------ EXTRAIT CHOISI ------

En faisant l’hypothèse de fondamentaux inchangés des entreprises (mêmes dividendes, même croissance), le QE multiplie les valorisations des actions par un facteur = (r avant QE - g) / (r avec QE - g).
Un exemple quantitatif pour illustrer la puissance de cet effet : si le QE fait passer r de 10% à 7% (par exemple baisse du taux sans risque de 4% à 1%) et si g reste constant à 5%, les valorisations des actions sont multipliées par un facteur de (10%-5%) / (7%-5%) = 2.5 !
La croissance des marchés actions (surtout aux USA) ces dernières années s’est essentiellement faite par une hausse des multiples de valorisation - beaucoup plus que par une hausse des résultats. A mon sens, le QE a grandement participé à la hausse des multiples de valorisation.
3) Un marché actions dans un contexte de QE est particulièrement sensible à 2 risques :
- les hypothèses de croissance à long-terme : le taux d’actualisation des cash-flows étant très bas, la "valeur terminale" d’une action dans l’approche des cash-flows actualisés (c’est-à-dire la valeur des cash-flows sur la période de long-terme, dépassant l’horizon normal de prévision, disons 5 ans) pèse beaucoup plus dans la valorisation. En conséquence, la moindre remise en cause de la croissance à long-terme (g dans les calculs ci-dessus) a un fort impact sur les valorisations. Pour reprendre mon exemple ci-dessus, si g passe de 5% à 3%, le prix de l’action baisse de 30%.
- la continuité du QE : toute remise en cause du QE fait baisser les valorisations, particulièrement si le QE est arrêté brutalement. C’est pourquoi la Fed comme la BCE sont très prudentes et graduelles dans leurs ajustements du QE. Néanmoins les banques centrales n’hésiteront pas à mettre fin au QE et à accélérer la réduction de leurs bilans si elles perçoivent un risque inflationniste.

------ DONNÉES PRÉSENTÉES ------

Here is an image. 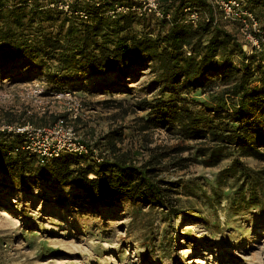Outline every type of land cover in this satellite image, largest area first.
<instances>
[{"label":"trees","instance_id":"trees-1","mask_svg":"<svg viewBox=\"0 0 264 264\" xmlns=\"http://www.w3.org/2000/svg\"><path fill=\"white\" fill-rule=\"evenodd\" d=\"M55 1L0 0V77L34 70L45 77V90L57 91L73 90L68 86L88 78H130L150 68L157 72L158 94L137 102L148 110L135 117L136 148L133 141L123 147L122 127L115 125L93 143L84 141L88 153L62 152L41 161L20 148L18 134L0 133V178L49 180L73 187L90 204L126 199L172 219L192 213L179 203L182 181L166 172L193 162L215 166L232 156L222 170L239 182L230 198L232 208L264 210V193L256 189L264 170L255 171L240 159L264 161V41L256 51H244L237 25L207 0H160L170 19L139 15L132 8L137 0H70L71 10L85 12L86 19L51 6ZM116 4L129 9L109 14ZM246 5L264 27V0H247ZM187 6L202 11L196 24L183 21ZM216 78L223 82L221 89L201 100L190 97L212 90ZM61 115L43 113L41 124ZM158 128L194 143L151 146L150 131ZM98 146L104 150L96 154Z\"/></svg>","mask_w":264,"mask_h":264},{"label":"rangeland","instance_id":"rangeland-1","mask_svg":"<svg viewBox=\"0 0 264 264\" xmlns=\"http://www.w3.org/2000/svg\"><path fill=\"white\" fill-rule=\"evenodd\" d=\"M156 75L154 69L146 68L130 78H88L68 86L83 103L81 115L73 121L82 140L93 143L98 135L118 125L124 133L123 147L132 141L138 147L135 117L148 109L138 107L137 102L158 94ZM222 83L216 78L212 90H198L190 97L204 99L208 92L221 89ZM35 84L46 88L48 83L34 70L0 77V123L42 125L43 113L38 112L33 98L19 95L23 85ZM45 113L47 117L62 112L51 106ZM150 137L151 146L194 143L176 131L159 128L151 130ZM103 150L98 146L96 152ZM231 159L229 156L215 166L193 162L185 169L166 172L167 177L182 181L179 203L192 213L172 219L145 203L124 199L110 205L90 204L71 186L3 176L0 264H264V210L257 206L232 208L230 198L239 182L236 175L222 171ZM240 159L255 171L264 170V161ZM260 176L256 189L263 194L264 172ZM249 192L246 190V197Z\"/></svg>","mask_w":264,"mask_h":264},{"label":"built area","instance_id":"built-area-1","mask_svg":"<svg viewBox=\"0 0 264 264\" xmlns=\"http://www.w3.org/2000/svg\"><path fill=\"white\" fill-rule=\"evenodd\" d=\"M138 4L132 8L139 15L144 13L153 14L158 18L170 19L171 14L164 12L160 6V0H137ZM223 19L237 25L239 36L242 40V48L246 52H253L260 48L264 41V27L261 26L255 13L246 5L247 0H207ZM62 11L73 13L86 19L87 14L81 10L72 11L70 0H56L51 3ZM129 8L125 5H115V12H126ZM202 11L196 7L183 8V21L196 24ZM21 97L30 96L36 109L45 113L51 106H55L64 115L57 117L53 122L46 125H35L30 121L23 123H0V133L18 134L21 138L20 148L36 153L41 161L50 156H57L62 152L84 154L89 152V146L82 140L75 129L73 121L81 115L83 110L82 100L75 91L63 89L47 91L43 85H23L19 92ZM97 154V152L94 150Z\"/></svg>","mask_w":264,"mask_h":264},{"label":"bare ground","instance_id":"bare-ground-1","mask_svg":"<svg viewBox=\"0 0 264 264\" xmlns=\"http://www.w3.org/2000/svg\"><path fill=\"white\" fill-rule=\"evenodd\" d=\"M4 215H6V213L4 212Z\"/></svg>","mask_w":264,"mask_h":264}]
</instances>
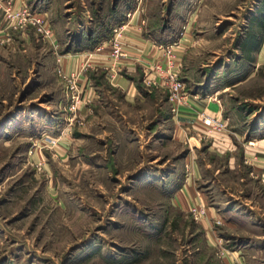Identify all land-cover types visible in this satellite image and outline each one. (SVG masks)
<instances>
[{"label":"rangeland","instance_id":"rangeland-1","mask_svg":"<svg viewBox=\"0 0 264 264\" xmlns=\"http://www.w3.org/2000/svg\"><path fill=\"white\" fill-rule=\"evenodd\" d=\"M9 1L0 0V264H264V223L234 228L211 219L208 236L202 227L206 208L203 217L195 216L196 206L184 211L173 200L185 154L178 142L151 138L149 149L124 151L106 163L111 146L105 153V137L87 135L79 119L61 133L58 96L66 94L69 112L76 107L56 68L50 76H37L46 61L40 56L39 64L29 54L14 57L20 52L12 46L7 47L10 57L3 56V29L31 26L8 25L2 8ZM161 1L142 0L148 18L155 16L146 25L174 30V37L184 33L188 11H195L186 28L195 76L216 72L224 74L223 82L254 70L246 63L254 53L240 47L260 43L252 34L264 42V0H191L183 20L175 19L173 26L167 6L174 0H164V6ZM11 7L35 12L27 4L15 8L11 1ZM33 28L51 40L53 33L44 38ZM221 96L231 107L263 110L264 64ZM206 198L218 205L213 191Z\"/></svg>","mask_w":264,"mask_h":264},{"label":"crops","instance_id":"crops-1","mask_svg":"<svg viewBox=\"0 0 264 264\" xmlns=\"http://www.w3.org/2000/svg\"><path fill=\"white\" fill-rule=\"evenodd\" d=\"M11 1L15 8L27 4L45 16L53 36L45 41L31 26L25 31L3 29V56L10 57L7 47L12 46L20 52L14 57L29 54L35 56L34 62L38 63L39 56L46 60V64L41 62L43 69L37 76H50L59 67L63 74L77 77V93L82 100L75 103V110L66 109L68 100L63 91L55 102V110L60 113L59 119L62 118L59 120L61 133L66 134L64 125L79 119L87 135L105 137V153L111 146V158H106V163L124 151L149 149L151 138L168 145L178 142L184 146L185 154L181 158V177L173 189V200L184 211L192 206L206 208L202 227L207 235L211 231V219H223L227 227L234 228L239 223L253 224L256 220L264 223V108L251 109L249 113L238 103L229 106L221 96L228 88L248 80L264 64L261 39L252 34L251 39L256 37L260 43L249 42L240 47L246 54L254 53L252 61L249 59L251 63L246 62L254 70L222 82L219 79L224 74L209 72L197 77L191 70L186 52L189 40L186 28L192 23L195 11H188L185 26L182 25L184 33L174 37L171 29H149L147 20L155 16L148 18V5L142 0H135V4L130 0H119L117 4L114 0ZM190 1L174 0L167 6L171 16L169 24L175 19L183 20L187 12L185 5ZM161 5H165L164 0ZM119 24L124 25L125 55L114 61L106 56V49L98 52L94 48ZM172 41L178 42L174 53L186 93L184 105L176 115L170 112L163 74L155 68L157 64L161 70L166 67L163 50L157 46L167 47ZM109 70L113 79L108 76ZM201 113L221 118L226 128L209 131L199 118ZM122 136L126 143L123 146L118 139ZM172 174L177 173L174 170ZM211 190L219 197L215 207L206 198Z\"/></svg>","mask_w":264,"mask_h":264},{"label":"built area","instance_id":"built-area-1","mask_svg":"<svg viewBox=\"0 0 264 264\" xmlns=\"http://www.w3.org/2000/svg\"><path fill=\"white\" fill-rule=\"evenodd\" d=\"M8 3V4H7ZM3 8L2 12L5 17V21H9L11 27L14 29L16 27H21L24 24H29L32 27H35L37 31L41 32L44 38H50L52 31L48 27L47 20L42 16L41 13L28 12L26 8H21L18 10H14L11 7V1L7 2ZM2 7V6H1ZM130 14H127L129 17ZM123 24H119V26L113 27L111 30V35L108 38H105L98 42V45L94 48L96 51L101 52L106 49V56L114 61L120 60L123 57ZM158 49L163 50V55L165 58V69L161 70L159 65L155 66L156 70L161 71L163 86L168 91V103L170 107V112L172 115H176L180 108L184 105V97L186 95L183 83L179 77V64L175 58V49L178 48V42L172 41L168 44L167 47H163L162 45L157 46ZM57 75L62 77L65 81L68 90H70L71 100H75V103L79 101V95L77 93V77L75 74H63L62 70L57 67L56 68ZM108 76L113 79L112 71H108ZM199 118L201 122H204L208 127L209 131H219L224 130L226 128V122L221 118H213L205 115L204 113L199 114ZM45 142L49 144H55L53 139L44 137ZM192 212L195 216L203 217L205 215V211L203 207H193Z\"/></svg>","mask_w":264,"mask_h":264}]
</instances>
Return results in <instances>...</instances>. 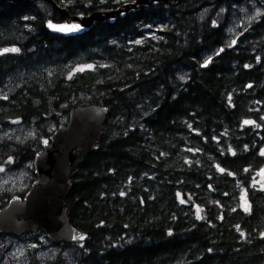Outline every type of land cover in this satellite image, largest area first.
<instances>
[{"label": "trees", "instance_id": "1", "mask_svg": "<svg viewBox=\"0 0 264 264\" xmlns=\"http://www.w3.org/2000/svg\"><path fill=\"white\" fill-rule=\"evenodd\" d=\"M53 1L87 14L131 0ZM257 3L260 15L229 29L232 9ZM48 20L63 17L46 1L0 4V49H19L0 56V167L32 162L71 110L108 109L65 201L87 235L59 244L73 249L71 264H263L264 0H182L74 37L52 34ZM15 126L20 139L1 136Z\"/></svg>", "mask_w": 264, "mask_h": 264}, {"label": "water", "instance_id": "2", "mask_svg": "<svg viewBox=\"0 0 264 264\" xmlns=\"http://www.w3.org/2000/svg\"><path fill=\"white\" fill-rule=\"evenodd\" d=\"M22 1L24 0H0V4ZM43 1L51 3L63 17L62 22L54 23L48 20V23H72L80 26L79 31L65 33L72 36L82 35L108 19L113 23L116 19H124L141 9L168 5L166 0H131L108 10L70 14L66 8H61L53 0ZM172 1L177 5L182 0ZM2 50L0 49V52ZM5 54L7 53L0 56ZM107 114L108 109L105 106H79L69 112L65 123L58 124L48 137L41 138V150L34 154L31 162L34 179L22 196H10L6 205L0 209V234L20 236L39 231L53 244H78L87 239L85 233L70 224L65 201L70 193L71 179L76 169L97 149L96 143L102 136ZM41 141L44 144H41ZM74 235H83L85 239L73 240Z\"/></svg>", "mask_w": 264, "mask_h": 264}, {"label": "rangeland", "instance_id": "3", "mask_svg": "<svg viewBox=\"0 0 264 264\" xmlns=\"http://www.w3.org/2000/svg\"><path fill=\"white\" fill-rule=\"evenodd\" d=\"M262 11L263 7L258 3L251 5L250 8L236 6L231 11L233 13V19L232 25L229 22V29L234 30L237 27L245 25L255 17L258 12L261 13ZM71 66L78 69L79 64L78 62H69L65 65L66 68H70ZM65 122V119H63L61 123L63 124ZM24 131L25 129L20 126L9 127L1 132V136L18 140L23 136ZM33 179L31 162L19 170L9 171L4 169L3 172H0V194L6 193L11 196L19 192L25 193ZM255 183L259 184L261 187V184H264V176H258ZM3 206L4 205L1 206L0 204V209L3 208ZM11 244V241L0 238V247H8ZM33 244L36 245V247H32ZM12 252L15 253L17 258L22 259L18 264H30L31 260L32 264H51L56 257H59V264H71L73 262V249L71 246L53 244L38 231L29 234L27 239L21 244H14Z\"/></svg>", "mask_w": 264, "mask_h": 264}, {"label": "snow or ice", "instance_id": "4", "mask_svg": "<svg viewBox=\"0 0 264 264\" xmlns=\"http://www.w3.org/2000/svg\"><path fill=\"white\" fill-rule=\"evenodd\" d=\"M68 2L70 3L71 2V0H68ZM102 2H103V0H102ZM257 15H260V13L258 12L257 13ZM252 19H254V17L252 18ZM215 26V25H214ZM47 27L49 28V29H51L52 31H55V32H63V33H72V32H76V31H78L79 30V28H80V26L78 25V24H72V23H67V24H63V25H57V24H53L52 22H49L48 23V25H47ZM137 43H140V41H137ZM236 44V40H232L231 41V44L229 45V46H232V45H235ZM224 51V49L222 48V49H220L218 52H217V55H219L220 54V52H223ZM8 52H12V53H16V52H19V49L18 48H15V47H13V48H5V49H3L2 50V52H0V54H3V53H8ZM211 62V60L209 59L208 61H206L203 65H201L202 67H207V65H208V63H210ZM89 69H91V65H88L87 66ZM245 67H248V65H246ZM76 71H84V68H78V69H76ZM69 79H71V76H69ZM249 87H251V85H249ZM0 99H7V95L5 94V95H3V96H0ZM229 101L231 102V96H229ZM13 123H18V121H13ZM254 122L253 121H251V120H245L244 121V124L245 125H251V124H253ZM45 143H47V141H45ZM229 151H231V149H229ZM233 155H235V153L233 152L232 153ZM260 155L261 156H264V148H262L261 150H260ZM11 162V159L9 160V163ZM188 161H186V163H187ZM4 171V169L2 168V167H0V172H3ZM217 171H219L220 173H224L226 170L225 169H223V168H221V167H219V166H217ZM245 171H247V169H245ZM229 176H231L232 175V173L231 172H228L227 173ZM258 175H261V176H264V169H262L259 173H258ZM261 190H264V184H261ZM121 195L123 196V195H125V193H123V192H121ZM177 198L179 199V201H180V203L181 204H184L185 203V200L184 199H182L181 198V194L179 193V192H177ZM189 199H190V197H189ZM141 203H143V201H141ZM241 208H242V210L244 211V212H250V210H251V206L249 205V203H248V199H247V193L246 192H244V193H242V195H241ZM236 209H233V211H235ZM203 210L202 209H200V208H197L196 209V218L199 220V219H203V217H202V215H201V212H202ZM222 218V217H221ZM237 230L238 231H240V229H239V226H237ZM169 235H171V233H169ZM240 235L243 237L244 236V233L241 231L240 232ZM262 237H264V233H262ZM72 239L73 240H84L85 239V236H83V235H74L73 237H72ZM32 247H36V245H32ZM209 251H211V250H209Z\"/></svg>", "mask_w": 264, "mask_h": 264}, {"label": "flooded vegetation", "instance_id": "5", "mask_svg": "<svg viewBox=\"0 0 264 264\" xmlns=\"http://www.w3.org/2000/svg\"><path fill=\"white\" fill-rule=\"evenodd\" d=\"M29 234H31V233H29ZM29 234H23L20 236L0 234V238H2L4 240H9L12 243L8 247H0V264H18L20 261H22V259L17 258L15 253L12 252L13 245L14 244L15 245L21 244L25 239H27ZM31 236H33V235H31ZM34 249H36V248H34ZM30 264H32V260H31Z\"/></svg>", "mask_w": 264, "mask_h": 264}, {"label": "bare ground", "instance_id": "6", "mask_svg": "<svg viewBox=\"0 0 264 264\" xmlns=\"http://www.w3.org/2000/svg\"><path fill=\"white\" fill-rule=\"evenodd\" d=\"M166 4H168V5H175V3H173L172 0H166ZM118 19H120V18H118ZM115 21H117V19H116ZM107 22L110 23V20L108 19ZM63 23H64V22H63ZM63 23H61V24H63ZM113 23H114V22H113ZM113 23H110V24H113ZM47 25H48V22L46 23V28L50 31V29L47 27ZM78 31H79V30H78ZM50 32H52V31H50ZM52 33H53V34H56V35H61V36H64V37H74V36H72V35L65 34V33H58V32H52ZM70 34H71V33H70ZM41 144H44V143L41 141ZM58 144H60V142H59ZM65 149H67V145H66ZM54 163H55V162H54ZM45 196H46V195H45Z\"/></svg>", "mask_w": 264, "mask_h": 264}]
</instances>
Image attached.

------
------ DONNÉES PRÉSENTÉES ------

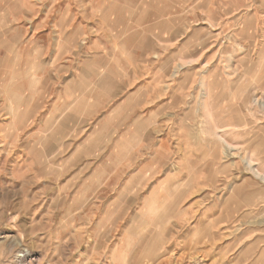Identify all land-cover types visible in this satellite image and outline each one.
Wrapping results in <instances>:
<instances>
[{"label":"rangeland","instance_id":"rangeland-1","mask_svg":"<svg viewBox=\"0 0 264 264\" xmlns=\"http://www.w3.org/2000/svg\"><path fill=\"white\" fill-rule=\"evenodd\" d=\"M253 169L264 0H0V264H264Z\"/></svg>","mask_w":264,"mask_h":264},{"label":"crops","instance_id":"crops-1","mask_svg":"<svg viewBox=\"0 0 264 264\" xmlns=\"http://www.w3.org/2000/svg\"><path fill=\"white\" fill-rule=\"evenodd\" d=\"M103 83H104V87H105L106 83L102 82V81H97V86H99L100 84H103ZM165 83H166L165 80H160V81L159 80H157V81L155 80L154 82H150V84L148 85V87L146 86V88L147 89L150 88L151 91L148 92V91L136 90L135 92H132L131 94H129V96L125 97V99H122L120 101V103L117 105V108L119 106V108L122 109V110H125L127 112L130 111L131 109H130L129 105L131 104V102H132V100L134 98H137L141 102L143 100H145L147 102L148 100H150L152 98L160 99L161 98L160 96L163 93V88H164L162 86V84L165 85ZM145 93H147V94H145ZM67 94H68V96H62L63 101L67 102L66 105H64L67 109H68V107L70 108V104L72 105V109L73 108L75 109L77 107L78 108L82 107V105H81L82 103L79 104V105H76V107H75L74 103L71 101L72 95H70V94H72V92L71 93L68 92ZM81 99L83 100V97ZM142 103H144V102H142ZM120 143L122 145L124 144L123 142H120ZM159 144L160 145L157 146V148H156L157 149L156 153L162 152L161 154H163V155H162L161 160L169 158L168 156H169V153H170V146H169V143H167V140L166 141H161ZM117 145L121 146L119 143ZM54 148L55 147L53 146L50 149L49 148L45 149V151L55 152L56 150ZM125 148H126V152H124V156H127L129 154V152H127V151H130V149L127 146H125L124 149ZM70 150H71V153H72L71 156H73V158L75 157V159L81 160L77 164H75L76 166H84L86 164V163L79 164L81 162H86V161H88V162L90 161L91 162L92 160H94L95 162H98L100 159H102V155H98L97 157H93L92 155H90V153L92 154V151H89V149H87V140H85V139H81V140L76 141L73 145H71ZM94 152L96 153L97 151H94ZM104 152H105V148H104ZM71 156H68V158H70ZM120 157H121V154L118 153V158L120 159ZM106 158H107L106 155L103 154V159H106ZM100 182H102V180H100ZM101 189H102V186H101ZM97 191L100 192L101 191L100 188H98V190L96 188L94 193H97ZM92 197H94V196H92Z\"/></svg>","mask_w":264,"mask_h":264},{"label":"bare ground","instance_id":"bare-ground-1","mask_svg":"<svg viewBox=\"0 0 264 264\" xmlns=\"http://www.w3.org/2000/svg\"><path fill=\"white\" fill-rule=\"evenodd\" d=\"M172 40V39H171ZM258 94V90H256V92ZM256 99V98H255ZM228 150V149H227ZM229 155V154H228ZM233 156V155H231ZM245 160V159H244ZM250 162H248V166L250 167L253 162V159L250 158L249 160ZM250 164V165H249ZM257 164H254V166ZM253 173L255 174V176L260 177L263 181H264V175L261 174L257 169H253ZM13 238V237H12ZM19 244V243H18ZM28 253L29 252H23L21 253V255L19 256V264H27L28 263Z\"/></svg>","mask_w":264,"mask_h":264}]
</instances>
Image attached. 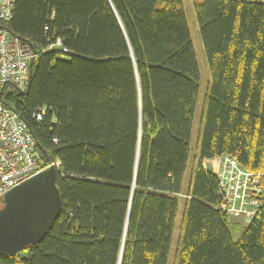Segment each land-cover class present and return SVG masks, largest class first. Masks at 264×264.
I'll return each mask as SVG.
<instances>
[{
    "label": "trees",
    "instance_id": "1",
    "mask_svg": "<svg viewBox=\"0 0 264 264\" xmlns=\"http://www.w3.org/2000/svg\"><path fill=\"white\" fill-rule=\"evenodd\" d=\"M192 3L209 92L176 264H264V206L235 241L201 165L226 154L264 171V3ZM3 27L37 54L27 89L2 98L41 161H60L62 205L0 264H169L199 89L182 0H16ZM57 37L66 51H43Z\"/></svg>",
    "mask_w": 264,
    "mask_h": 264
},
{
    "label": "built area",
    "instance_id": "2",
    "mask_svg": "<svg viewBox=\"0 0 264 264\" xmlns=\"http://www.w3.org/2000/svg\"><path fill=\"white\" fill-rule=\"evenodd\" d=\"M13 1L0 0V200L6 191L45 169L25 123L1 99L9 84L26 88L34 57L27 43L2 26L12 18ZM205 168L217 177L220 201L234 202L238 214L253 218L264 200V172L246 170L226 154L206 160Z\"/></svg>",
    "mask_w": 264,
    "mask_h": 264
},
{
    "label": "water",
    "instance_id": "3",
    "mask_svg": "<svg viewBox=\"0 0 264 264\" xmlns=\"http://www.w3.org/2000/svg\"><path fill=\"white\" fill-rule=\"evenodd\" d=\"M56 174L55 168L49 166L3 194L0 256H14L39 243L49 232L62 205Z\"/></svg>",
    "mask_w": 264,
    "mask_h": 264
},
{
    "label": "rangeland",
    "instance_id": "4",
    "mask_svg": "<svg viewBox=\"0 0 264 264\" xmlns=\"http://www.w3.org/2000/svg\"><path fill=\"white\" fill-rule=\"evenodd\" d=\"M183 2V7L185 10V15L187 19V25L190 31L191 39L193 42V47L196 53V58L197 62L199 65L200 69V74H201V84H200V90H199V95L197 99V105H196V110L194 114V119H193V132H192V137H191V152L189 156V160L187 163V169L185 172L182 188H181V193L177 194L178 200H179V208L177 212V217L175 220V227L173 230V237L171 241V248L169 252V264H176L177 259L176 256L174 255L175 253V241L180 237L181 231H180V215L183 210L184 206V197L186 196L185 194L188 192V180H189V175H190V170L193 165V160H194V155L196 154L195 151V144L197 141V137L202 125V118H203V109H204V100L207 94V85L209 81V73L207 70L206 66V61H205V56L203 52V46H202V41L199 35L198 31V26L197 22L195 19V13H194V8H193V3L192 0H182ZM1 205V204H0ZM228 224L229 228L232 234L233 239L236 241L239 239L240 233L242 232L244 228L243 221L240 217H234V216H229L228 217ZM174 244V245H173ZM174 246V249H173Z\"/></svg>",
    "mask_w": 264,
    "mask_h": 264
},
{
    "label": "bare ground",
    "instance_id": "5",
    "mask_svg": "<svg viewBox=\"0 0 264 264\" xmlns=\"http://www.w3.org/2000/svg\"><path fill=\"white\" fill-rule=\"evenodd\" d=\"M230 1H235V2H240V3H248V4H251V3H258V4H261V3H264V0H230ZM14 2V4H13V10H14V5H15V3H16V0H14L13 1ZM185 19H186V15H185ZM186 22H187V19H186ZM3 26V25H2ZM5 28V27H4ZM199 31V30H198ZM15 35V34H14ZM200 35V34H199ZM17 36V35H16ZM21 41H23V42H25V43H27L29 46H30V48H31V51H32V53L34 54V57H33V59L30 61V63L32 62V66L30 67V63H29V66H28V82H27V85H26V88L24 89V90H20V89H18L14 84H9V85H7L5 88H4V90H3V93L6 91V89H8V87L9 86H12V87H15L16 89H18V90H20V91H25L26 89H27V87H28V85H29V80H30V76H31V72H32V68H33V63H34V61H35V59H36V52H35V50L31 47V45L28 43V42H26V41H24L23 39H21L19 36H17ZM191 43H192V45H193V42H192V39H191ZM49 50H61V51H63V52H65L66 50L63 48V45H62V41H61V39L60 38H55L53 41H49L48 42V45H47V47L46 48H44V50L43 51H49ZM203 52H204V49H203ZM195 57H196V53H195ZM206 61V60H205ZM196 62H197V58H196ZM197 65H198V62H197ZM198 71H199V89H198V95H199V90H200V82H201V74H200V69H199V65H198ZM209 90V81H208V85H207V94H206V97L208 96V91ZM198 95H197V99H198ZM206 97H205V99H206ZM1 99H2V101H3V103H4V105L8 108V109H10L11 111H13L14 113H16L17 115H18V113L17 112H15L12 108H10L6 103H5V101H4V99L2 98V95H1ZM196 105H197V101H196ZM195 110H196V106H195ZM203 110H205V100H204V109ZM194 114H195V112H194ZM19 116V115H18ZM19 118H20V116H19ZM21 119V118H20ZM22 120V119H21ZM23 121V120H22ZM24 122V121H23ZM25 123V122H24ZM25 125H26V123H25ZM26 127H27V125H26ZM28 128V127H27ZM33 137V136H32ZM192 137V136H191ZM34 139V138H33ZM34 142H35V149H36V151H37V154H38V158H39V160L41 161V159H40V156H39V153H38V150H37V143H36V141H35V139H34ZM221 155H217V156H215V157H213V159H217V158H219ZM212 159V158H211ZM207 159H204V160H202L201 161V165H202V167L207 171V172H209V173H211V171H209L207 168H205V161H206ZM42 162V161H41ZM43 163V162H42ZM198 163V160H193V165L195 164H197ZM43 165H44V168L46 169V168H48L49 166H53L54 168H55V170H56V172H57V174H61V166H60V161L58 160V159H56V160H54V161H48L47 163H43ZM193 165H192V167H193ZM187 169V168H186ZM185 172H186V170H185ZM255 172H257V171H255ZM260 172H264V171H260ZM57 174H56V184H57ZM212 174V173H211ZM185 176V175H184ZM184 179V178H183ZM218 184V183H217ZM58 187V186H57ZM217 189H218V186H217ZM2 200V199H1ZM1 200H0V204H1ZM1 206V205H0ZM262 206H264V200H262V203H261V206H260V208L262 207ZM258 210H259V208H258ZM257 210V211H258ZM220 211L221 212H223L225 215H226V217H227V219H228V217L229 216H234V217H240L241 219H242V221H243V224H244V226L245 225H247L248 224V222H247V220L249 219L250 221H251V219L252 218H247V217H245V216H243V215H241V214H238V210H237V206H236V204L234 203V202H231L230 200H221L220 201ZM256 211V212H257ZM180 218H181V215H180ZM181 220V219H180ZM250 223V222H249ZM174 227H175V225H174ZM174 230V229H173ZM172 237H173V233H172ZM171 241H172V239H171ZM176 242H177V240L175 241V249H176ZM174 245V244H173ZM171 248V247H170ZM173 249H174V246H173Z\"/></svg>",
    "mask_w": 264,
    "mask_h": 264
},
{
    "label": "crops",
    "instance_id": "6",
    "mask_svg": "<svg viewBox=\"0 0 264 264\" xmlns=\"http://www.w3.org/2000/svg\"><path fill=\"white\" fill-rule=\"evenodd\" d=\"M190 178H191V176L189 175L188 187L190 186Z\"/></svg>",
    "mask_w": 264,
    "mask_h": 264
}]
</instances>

------

CONSIGNES:
A: D'après l'extrait sur le QE, de combien baisse le prix de l'action si g passe de 5 % à 3 % ?
B: Relevez dans l'extrait sur le QE le passage qui commence à « 3) Un marché » et va jusqu'à « baisse de 30%. » inclus.

RÉSULTATS DE L'EXERCICE:
A: Il baisse de 30 %.

B:
3) Un marché actions dans un contexte de QE est particulièrement sensible à 2 risques :
- les hypothèses de croissance à long-terme : le taux d’actualisation des cash-flows étant très bas, la "valeur terminale" d’une action dans l’approche des cash-flows actualisés (c’est-à-dire la valeur des cash-flows sur la période de long-terme, dépassant l’horizon normal de prévision, disons 5 ans) pèse beaucoup plus dans la valorisation. En conséquence, la moindre remise en cause de la croissance à long-terme (g dans les calculs ci-dessus) a un fort impact sur les valorisations. Pour reprendre mon exemple ci-dessus, si g passe de 5% à 3%, le prix de l’action baisse de 30%.